The amount of reductant that the SCR catalyst is able to store or absorb may decrease as the temperature of the exhaust gases that encounter or are around the SCR catalyst increase. Accordingly, a set-point may be established, and adjusted during vehicle operation, that indicates the reductant storage capacity of the SCR catalyst. Moreover, such a set-point may be established in an attempt to prevent excessive amounts of reductant from being present in the exhaust gas stream, such as excessive amounts due to a reduction in the SCR catalyst's reductant storage capacity and/or through reductant dosing levels. The presence of excess reductant in the exhaust gas due to the reduced storage capacity of the SCR catalyst may result in, or increase the probability of, reductant slipping through the after-treatment system and wasting the reductant.
During certain operating conditions, the temperature of the exhaust gas may be elevated relatively rapidly. For example, a relatively quick and significant increase in engine load may result in a relative quick elevation in exhaust gas temperatures.

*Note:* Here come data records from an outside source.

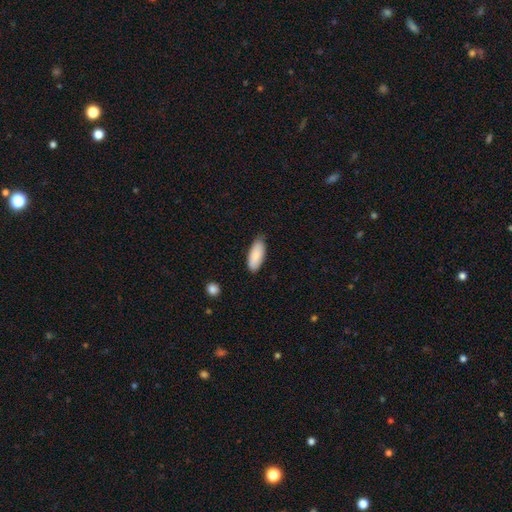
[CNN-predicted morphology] Smooth or featured?
  - smooth: 89% *
  - featured or disk: 6%
  - star or artifact: 6%
How rounded?
  - in between: 82% *
  - cigar-shaped: 16%
  - round: 2%
Merging?
  - none: 81% *
  - minor disturbance: 16%
  - major disturbance: 2%
  - merger: 1%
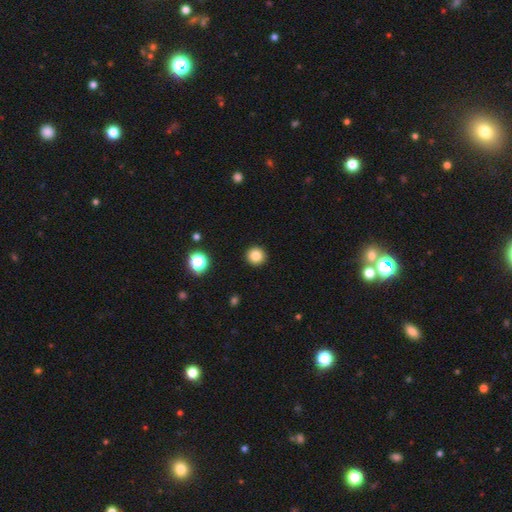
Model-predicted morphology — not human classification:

Yet, such rapid elevation in temperature(s) may not allow for the time necessary for consumption of the stored reductant, an associated adjustment in the quantity of reductant that is to be stored on the SCR catalyst and/or an adjustment to the quantity of reductant that is being injected into the exhaust gas stream. In such situations, the decrease in the reductant storage capacity of the SCR catalyst may result in the presence of excess reductant in the exhaust gas that may, at least potentially, slip out of the after-treatment system wasting the reductant.